How many trips do you make a year?
I usually make two or three trips a year representing the Foundation. Recently, I visited the Russell Archives at McMaster University in Canada, and also attended the annual meeting of the Bertrand Russell Society in Rochester, New York State, where I spoke about Russell in China. The Russell Society would like to stage an event in London in 2017, and we’re keen to help.

China isn’t a country that naturally springs to mind when you think of Bertrand Russell…
In September 2015, I visited at the invitation of Commercial Press, who have published Russell in China more or less continuously since 1920. He is very popular there, with History of Western Philosophy on high school and university reading lists. Apparently, Russell facilitates all sorts of discussion in China, including topics which might otherwise be regarded as taboo, such as homosexuality.

Commercial Press are part of China Publishing Group, who send people to study at Nottingham Trent University. These young publishers were supportive of Nottingham’s bid for UNESCO City of Literature, and sent photographs of themselves at various locations around Beijing, reading These Seven, the collection by local authors supporting the successful bid, which Russell Press printed and stores.  

Russell resonates strongly in Japan too…
In 2011, the year of the Fukushima nuclear reactor explosion, I went to Hiroshima and Nagasaki for the annual conference commemorating the atomic bombings of those cities. At the Peace Museum in Nagasaki, I felt someone watching me. Then I saw Bertie sucking his pipe. He was included in the display about the Russell-Einstein Manifesto of 1955, which gave rise to the Pugwash movement of scientists and others, which continues to highlight the threats posed by nuclear and other weapons of mass destruction. In his discussion of the Manifesto, Russell noted the radioactive fallout which killed Japanese fishermen aboard The Lucky Dragon, following the US hydrogen bomb test at Bikini Atoll in the Pacific Ocean in 1952. A Japanese Nobel Laureate was among the original signatories of the manifesto.      

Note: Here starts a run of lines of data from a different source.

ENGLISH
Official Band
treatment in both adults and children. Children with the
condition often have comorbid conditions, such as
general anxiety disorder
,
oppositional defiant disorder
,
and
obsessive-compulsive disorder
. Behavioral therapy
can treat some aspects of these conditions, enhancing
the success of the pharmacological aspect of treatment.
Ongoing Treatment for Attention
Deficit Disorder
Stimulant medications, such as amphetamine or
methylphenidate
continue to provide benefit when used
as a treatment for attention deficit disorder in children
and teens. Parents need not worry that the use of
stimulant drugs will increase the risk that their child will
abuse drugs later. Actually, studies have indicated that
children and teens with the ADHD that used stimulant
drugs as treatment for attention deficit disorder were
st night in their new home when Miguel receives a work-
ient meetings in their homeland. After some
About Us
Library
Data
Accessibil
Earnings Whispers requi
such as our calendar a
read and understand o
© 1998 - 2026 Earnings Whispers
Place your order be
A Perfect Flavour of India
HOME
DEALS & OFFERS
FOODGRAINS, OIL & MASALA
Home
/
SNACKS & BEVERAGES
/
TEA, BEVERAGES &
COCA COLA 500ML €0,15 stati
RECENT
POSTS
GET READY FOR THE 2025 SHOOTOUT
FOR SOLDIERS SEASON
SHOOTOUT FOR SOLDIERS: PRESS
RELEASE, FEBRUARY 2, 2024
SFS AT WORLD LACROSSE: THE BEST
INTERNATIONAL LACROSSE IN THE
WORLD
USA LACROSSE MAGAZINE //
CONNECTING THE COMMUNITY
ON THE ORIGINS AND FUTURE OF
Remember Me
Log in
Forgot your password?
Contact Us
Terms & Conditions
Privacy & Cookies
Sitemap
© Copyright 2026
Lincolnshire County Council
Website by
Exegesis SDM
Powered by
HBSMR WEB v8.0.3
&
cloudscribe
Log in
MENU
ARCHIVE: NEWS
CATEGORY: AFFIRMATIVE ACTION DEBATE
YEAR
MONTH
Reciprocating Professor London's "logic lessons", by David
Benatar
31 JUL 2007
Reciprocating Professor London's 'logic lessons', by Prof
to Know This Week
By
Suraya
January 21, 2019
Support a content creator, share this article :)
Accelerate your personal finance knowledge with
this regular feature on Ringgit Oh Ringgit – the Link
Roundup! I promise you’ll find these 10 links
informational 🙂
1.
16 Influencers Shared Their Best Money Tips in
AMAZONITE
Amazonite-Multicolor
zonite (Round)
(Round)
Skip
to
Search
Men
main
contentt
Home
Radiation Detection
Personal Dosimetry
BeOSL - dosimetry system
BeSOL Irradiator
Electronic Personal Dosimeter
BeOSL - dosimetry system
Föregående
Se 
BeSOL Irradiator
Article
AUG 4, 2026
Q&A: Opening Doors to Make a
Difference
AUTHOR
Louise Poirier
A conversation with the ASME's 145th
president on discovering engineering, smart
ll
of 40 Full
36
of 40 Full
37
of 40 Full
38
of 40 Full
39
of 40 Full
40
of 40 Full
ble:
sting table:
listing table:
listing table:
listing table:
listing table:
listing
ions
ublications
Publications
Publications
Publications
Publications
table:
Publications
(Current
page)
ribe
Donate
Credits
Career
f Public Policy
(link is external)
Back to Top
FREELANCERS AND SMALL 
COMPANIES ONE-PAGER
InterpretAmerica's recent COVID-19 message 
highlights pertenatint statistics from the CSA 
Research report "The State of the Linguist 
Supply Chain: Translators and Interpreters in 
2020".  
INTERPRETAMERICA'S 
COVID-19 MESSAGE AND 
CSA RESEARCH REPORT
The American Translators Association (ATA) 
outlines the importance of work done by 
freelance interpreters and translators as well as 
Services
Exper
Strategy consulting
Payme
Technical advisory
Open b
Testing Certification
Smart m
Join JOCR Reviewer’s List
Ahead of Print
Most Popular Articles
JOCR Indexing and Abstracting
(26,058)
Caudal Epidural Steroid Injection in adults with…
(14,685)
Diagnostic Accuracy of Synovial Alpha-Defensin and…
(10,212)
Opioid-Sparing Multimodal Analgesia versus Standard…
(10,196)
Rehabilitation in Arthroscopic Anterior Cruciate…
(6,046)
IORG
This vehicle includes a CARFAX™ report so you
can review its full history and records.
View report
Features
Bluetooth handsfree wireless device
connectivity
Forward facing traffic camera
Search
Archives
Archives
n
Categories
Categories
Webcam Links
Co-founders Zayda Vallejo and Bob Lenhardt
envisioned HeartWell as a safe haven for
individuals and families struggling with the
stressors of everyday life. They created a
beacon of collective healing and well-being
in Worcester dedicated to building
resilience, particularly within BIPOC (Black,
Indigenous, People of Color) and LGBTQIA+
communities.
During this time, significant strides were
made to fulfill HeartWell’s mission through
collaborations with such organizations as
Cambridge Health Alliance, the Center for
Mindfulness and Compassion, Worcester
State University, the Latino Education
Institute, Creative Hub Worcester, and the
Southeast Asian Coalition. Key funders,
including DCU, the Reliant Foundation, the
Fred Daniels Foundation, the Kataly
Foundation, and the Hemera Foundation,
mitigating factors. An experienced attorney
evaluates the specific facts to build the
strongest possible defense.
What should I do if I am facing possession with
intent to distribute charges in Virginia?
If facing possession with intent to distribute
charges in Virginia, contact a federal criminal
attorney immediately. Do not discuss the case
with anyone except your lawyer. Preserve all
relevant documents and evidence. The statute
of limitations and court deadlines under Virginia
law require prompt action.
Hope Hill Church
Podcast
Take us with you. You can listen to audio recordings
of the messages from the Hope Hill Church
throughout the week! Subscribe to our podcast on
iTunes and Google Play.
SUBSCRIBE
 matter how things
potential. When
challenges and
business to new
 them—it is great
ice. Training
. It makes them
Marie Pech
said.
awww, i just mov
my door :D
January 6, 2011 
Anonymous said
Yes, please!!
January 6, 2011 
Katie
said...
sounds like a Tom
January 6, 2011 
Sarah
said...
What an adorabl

You’ve debated issues regarding Trident in The Spokesman but the government recently voted in favour of renewal by 355 votes. How do you feel about this?
I’ve just returned from holidays in Ireland where they’re commemorating the 1916 Easter Rising against British rule. At that time, the Royal Navy used to shelter in Bantry Bay. In the twenties, Ireland won its independence at great cost. Neutral Ireland has no nuclear weapons and few conventional ones. In 1947, it declined the invitation to join the Nuclear Armed Treaty Organisation that is NATO. So the UK position is anomalous in spending tens of billions of pounds to threaten mass death at the bidding of the US, which owns the missiles and runs NATO, to which the nukes are dedicated.

The current Vanguard submarines are clapped out, as Able Seaman Willie McNeilly reported in 2015, and the new ones will be vulnerable to detection and assault by underwater drones and other technologies. Young sailors are reluctant to join the Submarine Service for a variety of reasons. So, for a range of reasons, Parliament may well have to revisit this matter as well as the 1958 agreement between the US and the UK which governs nuclear weapons co-operation.